Digg began life in November 2004 as a pet project of tech media personality Kevin Rose. The original Digg was a spartan, ad-free affair but it quickly became more popular with each passing month. Digg v2.0 was released in July of 2005, and things continued to roll along smoothly. The height of Digg's popularity came during the v3.0 era between the summers of 2006 and 2010. Digg was so good at boosting visits to independent websites that the term "digg effect" was coined to describe the crashing of a site from a sudden influx of traffic.

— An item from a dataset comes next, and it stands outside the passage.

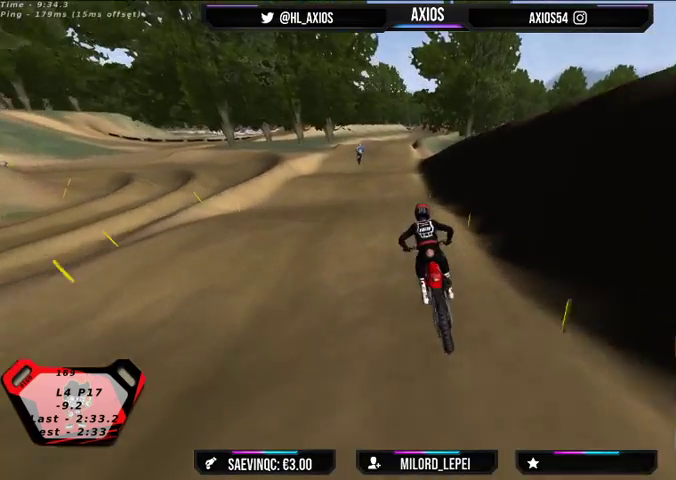
{"buttons": [], "left_stick": "center", "right_stick": "center", "events": [[467, "R2", "up"]]}
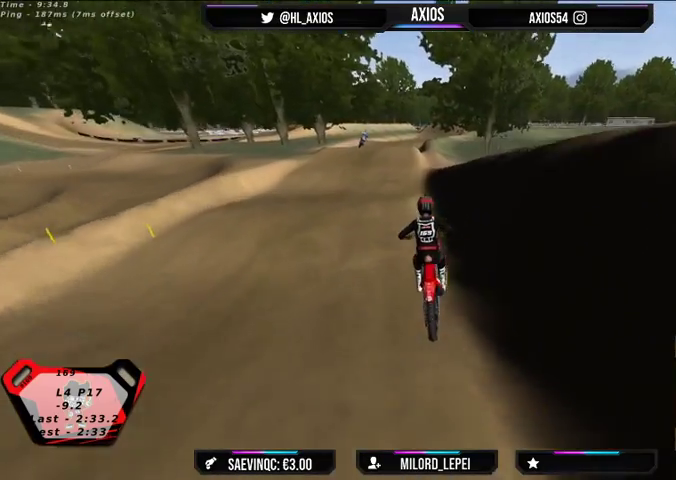
{"buttons": ["R2"], "left_stick": "center", "right_stick": "center", "events": [[67, "left_stick", "left"], [233, "left_stick", "center"], [267, "R2", "down"]]}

From the beginning of Digg's popularity, a crew of power users known as the Bury Brigade exercised their influence in ways that hurt the site overall. The Bury Brigade mercilessly downvoted stories they didn't agree with or like, pushing their favored content to the top. One particular study found that 56% of Digg's front page content was contributed by a mere 100 users in 2006. The system was flawed in that users could manipulate the site for profit and for ideological purposes. Though making money is one of the primary reasons the Internet exists in the first place, it can potentially wreck a site if that's the sole focus.
The Bury Brigade and the site's susceptibility to gaming the rankings of content and submissions were hardly the only problems with Digg that developed over the years. In addition, there was the infamous AACS encryption key controversy that resulted in many users having their accounts closed. Furthermore, there was the Digg Patriots scandal, lousy moderation and weak organizational architecture. In a nutshell, Digg was inferior to rival social news site Reddit in just about every way that mattered.
Over the summer of 2010, Digg's domination of the social news scene was waning. The aforementioned issues with Digg had begun to impact the end user experience, and an increasing number of users were defecting to Reddit. Though traffic had been slipping for some time, the disastrous release of Digg v4 was the final straw. The combination of mistakes and pratfalls ended up being Digg's undoing. By August 30th, 2010, Reddit had Alexa ranking of 187 globally as of this writing. They may even be able to mount a comeback with a little luck and some help from Facebook. If there's a takeaway from the rise and fall of Digg, it's that you can't ever take anything for granted or rest on your laurels. It's a timeless lesson we could all take to heart. If they'd focused more on the user rather than short-term profits and market share, things might have gone much differently.